**EXERCISE**
Retype the lines from the first one in the records down to the line containing "[64,344,313,357] [64,362,249,375] [64,381,177,393]", counting both, and leave out any pictures.

**DATASET EXTRACT**
================

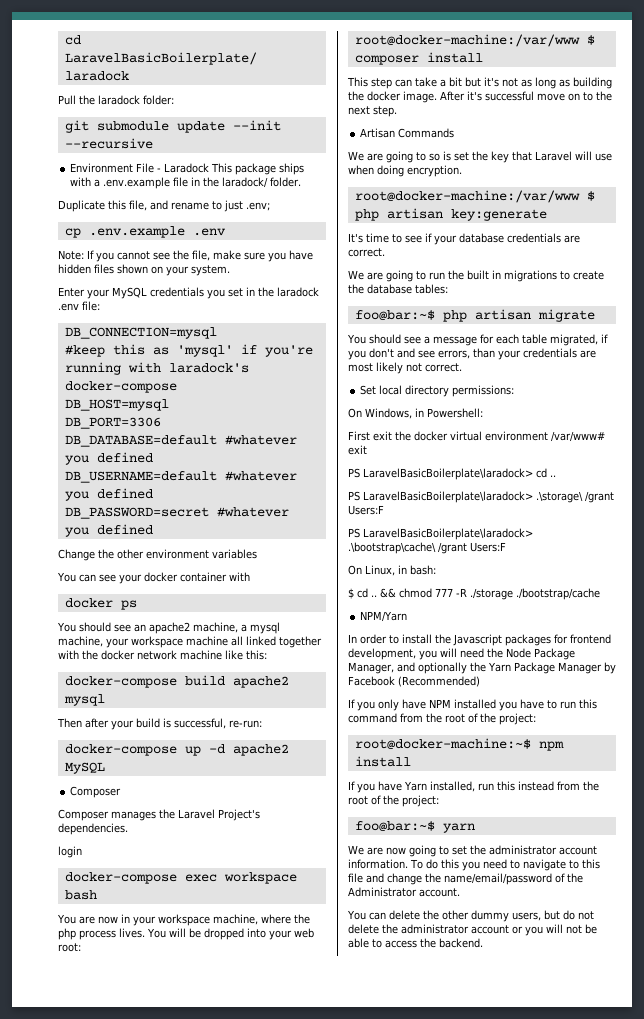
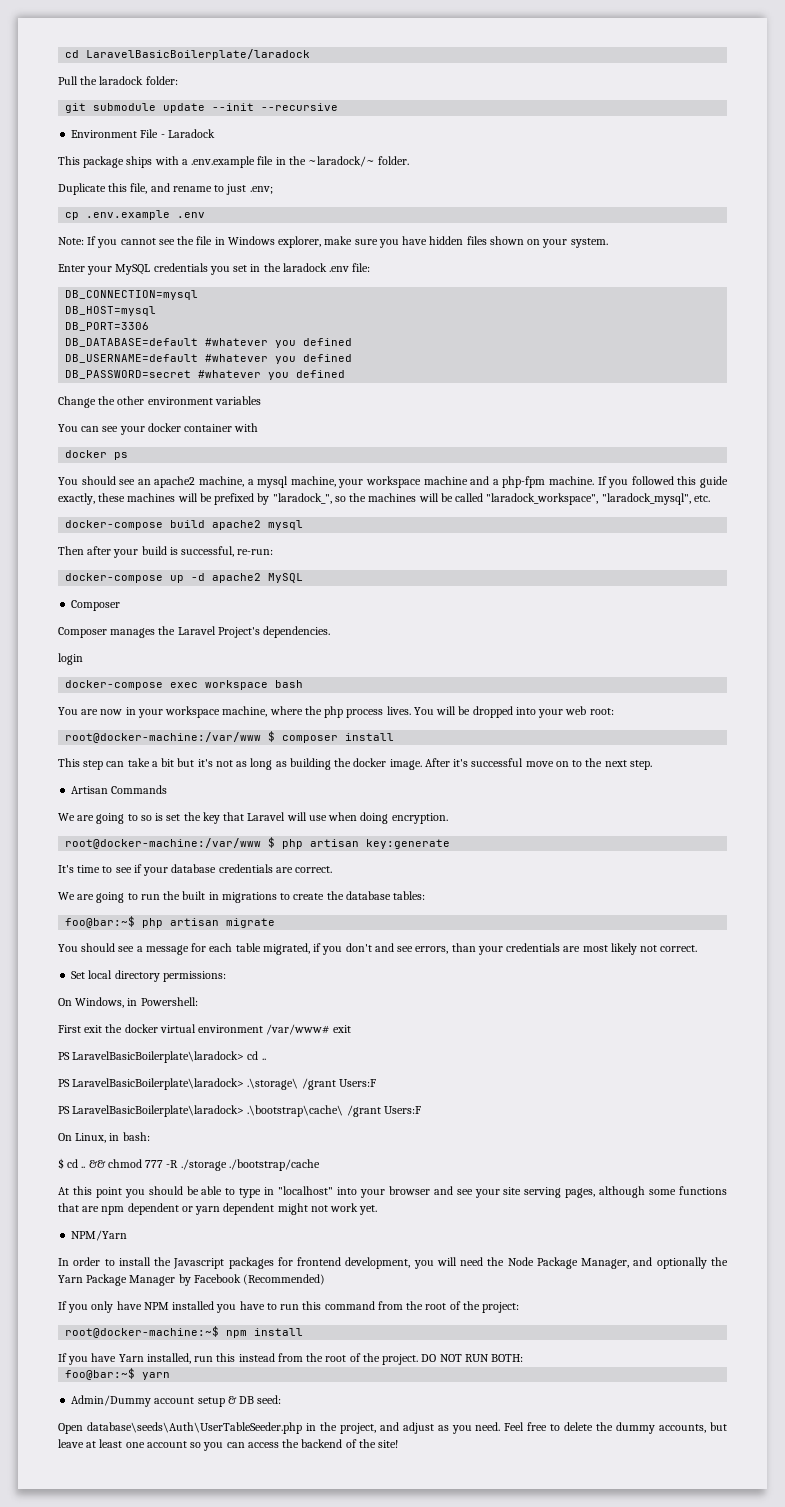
(210, 168) none -> (215, 133) //
[222,177,269,188] laradock/ -> [308,156,376,167] ~laradock/~
[192,250,210,261] file, -> [196,236,322,248] file in Windows explorer,
[64,344,313,357] [64,362,249,375] [64,381,177,393] // #keep this as 'mysql' if you're running with laradock's docker-compose -> (199, 295) none
[231,636,322,648] [58,650,267,660] all linked together with the docker network machine like this: -> [470,476,729,488] [58,493,710,505] and a php-fpm machine. If you followed this guide exactly, these machines will be prefixed by "laradock_", so the machines will be called "laradock_workspace", "laradock_mysql", etc.
(600, 594) none -> [58,1186,727,1198] [58,1203,378,1215] // At this point you should be able to type in "localhost" into your browser and see your site serving pages, although some functions that are npm dependent or yarn dependent might not work yet.
[402,795,439,807] [354,821,475,833] [348,845,597,857] [348,859,600,871] [348,873,583,885] [348,887,460,897] [347,910,594,922] [348,924,597,936] [348,938,483,948] project: // foo@bar:~$ yarn // We are now going to set the administrator account information. To do this you need to navigate to this file and change the name/email/password of the Administrator account. // You can delete the other dummy users, but do not delete the administrator account or you will not be able to access the backend. -> [382,1354,524,1365] [65,1368,171,1380] [71,1395,282,1407] [58,1422,728,1434] [58,1439,399,1451] project. DO NOT RUN BOTH: // foo@bar:~$ yarn // Admin/Dummy account setup & DB seed: // Open database\seeds\Auth\UserTableSeeder.php in the project, and adjust as you need. Feel free to delete the dummy accounts, but leave at least one account so you can access the backend of the site!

================

**EXERCISE SOLUTION**
(210, 168) none -> (215, 133) //
[222,177,269,188] laradock/ -> [308,156,376,167] ~laradock/~
[192,250,210,261] file, -> [196,236,322,248] file in Windows explorer,
[64,344,313,357] [64,362,249,375] [64,381,177,393] // #keep this as 'mysql' if you're running with laradock's docker-compose -> (199, 295) none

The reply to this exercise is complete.